His comments come as some in the AI community suggest OpenAI's latest o3 model might qualify as a baby AGI, pointing to its impressive performance on math and programming tests and its potential to scale even further.
The conversation is particularly tricky because experts can't agree on what AGI actually means. Some define it as human-like, flexible intelligence, while companies like OpenAI consider it the point where AI can handle most human jobs.
Like many these days, LeCun believes that large language models (LLMs) are hitting a wall because AI labs are running out of natural text data to train them on - a position he's held for years.
LeCun notes that even strong advocates of the text-to-AGI approach are changing their minds, pointing to OpenAI's former chief researcher Ilya Sutskever, who once championed scaling up text models as the path to general AI but has apparently shifted his position. "Ilya was famously a believer in that concept and now apparently not anymore," LeCun says.
The path to smarter AI
LeCun argues that human-like AI can't be achieved through text training alone - systems need to include sensory input.

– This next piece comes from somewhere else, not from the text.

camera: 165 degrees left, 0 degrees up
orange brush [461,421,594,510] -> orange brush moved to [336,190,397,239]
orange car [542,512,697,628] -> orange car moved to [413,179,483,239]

He points to the current lack of capable household robots as proof, suggesting the issue isn't the robotics but the AI's limited intelligence, something he aims to address with his research project V-JEPA.

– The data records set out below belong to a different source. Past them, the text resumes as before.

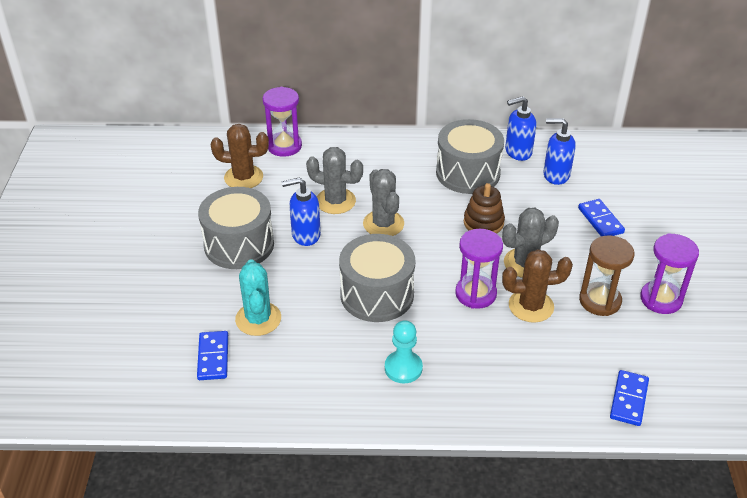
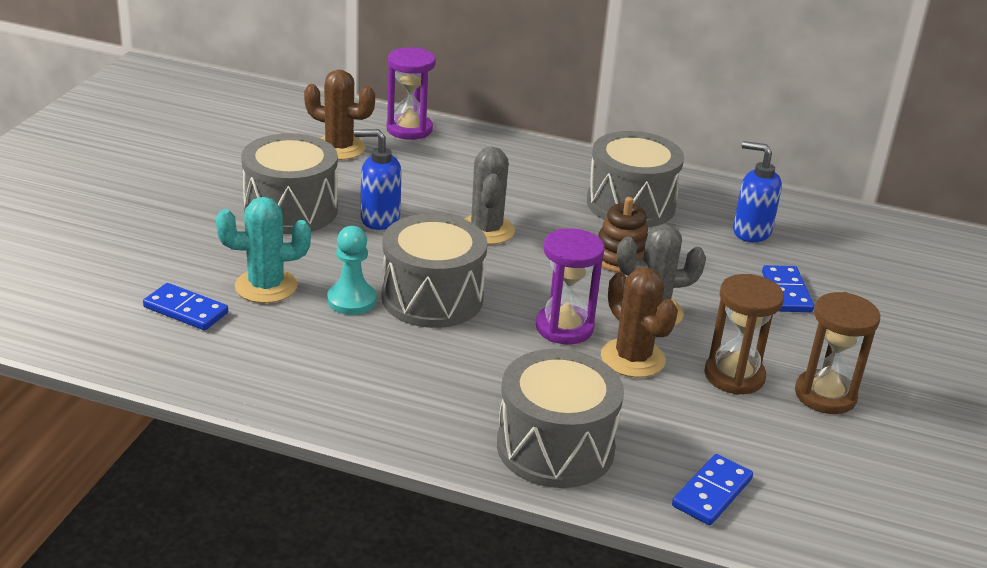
camera: 15 degrees right, 10 degrees down
blue domino [197,331,228,380] -> blue domino turned 75 degrees counterclockwise [143,283,228,330]
turquoise cactus [235,259,281,336] -> turquoise cactus turned 75 degrees clockwise [216,197,311,303]
grey cactus [306,147,363,214] -> none
turquoise pawn [385,320,423,383] -> turquoise pawn moved to [327,226,377,315]
brown cactus [502,249,573,323] -> brown cactus turned 45 degrees clockwise [601,267,678,378]
blue soap dispenser [505,96,537,161] -> none
purple hourglass [640,233,699,314] -> brown hourglass [795,292,880,414]
none -> grey drum [497,349,624,488]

To put things in perspective, LeCun explains that a four-year-old child processes about the same amount of visual information during 16,000 waking hours as the largest language models do with text. Meta is gathering video data that shows how objects and environments interact to address this issue for future AI systems.

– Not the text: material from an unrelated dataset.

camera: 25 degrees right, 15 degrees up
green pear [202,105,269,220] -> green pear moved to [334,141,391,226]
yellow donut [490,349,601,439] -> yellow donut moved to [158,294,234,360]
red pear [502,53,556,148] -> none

LeCun also believes future AI systems will need emotions to set goals and understand consequences. According to LeCun, this emotional component isn't optional, but an "inseparable component of their design." It's a key part of Meta's AI vision for the "next few years," along with the ability to model the world, reason, and plan ahead, LeCun explains.
As for AI-generated misinformation, LeCun takes a less concerned stance. He argues that AI isn't enabling hate speech and disinformation but rather offers the best tools to counter them - as long as those fighting misinformation have access to more sophisticated AI systems than those creating it.
LeCun finds OpenAI's earlier warnings about GPT-2 particularly telling. When the company initially withheld the model over concerns about dangerous fake news, he considered their reaction "ridiculous" given the model's modest capabilities. He points out that similar but more powerful systems have been freely available for years now without causing the predicted problems.